▶ [How to complete this task] Repeat precisely the span of lines below that opens with the line containing "- [promase](#promase)" and closes with the line containing "- [vuex 原理 流程，vuex", both included.

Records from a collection
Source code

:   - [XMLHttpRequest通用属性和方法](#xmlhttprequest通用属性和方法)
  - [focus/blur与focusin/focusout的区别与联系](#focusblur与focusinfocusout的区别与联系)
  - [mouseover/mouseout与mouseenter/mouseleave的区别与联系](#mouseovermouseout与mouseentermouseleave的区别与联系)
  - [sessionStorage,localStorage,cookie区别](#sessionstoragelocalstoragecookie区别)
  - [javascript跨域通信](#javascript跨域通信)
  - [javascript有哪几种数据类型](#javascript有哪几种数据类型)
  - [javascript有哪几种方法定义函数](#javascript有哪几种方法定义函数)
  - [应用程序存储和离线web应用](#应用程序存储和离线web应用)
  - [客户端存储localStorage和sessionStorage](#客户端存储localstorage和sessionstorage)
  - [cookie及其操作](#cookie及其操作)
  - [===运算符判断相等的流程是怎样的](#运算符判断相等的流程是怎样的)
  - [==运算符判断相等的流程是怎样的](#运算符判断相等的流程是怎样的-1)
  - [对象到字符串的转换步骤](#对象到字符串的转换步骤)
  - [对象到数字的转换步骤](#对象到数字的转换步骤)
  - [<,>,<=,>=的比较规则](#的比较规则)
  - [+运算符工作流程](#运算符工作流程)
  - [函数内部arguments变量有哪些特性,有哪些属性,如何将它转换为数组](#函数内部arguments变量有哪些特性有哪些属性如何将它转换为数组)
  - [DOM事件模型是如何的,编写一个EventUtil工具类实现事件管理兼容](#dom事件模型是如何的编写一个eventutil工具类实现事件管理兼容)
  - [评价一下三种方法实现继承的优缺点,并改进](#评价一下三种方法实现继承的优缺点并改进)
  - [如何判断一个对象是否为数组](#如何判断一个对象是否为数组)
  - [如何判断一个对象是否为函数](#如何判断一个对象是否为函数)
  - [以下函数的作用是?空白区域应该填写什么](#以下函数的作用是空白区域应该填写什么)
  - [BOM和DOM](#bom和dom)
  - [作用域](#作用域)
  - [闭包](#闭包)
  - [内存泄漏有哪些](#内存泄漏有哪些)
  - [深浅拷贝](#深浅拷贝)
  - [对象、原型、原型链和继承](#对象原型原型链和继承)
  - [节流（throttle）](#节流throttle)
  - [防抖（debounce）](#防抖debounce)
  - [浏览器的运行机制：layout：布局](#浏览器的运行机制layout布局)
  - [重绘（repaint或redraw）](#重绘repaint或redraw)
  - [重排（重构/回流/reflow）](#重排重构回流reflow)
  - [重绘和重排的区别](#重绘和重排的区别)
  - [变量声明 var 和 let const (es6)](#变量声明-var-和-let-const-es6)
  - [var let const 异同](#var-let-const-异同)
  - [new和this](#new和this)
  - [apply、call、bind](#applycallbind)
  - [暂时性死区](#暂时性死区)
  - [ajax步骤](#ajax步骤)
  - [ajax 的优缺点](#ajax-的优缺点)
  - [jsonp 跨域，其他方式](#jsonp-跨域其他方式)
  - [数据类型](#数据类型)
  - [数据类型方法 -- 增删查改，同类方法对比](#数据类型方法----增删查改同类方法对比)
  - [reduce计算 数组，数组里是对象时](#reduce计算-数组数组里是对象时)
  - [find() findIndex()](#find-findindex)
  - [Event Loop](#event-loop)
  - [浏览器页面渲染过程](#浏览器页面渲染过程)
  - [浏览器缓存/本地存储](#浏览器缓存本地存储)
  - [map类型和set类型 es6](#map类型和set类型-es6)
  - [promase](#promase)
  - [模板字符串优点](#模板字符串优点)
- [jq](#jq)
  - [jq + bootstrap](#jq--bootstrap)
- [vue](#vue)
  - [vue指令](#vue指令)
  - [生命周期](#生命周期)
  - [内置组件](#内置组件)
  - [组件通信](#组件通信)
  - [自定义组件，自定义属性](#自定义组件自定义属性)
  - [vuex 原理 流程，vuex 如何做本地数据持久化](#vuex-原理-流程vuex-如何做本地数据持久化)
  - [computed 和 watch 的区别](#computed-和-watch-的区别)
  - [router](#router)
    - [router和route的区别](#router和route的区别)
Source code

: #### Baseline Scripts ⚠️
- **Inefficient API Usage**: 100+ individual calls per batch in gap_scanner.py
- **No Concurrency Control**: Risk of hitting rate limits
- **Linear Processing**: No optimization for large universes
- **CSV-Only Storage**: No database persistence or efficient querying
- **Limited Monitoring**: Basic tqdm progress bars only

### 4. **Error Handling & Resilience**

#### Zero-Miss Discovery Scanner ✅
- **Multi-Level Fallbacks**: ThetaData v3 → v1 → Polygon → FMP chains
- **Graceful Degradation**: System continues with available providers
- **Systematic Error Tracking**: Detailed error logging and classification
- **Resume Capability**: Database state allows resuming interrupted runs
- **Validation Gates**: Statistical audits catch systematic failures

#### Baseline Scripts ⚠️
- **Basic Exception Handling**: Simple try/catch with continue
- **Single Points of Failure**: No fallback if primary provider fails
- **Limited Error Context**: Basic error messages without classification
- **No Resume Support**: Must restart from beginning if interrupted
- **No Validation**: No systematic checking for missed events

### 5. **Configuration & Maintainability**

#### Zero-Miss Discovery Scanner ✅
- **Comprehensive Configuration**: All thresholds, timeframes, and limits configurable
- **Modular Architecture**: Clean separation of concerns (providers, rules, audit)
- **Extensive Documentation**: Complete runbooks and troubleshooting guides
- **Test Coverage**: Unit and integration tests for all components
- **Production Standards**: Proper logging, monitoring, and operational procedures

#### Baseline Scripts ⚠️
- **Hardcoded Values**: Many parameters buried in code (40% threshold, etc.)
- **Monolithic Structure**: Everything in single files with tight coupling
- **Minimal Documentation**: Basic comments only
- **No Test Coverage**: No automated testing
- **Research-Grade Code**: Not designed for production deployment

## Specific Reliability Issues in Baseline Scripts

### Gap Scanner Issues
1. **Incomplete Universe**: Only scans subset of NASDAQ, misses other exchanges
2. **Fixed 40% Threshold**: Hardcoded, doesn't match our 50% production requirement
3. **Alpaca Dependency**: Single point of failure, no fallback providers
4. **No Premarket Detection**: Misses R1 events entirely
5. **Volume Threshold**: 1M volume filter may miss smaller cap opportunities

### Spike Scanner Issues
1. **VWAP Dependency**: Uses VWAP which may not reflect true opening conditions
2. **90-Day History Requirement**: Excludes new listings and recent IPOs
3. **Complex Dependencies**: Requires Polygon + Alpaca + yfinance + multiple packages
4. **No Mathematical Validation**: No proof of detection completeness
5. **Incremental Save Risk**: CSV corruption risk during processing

▶ [Result for this task]
  - [promase](#promase)
  - [模板字符串优点](#模板字符串优点)
- [jq](#jq)
  - [jq + bootstrap](#jq--bootstrap)
- [vue](#vue)
  - [vue指令](#vue指令)
  - [生命周期](#生命周期)
  - [内置组件](#内置组件)
  - [组件通信](#组件通信)
  - [自定义组件，自定义属性](#自定义组件自定义属性)
  - [vuex 原理 流程，vuex 如何做本地数据持久化](#vuex-原理-流程vuex-如何做本地数据持久化)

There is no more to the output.